Approach We started from the pre-existing antibody–receptor complex structure (PDB: 6CMI), using its complete variable heavy and light chains as the design scaffold. Framework regions and overall CDR lengths were kept as close as possible to the original 6CMI antibody, while focusing redesign on the CDR loops. The key interacting residues on the Nipah receptor binding protein (RBP) that are conserved or structurally similar to those contacted in the 6CMI target were identified. We then modeled the Nipah RBP in complex with the 6CMI-derived antibody using AlphaFold3 to obtain a Nipah-specific starting complex. On this complex, we applied RFdiffusion to locally redesign the CDRH loops (length-preserving designs) while maintaining the global binding mode. The resulting backbones were passed to ProteinMPNN to generate compatible amino-acid sequences. We then used Boltz-2 (runs with 200 and 500 recycles/seeds) to generate structural ensembles and scored the complexes with ipSAE and related interface metrics for ranking.

Hypothesis Targeted optimization of the CDRH3 loop on a validated antibody scaffold (6CMI) using RFdiffusion can improve binding to the Nipah RBP by strengthening interactions with conserved receptor-binding residues while preserving overall geometry and developability.

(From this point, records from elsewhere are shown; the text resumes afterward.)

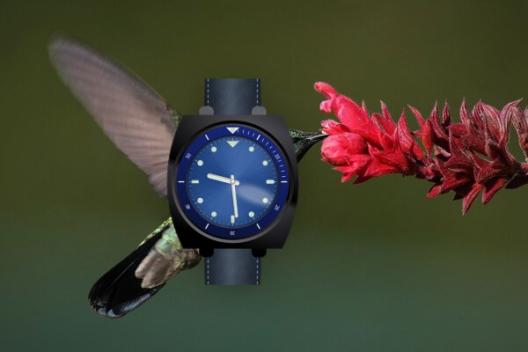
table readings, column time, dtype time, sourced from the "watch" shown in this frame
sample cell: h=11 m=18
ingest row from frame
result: h=9 m=29
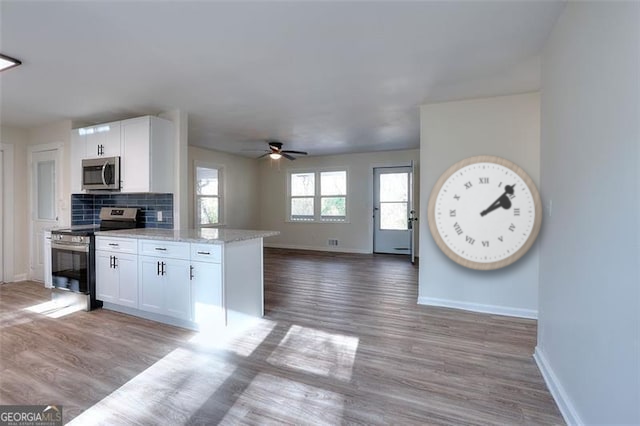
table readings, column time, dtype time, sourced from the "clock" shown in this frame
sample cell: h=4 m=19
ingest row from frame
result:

Additional context Across Boltz-2 predictions for the same sequence, we observed substantial variability in interface quality (e.g., ipSAE values ranging from ~0.1 to ~0.7 between models), which motivated an ensemble-based ranking strategy and the use of multiple Boltz-2 settings (200 vs 500 recycles) instead of relying on a single model. In parallel, we initiated a second design branch starting from public/immune repertoire antibodies with high CDRH3 similarity to our best designs and applying similar structure-guided optimization. Due to time constraints, these repertoire-derived designs were not included in this submission, but preliminary analysis suggests strong contributions from specific interface hotspot residues.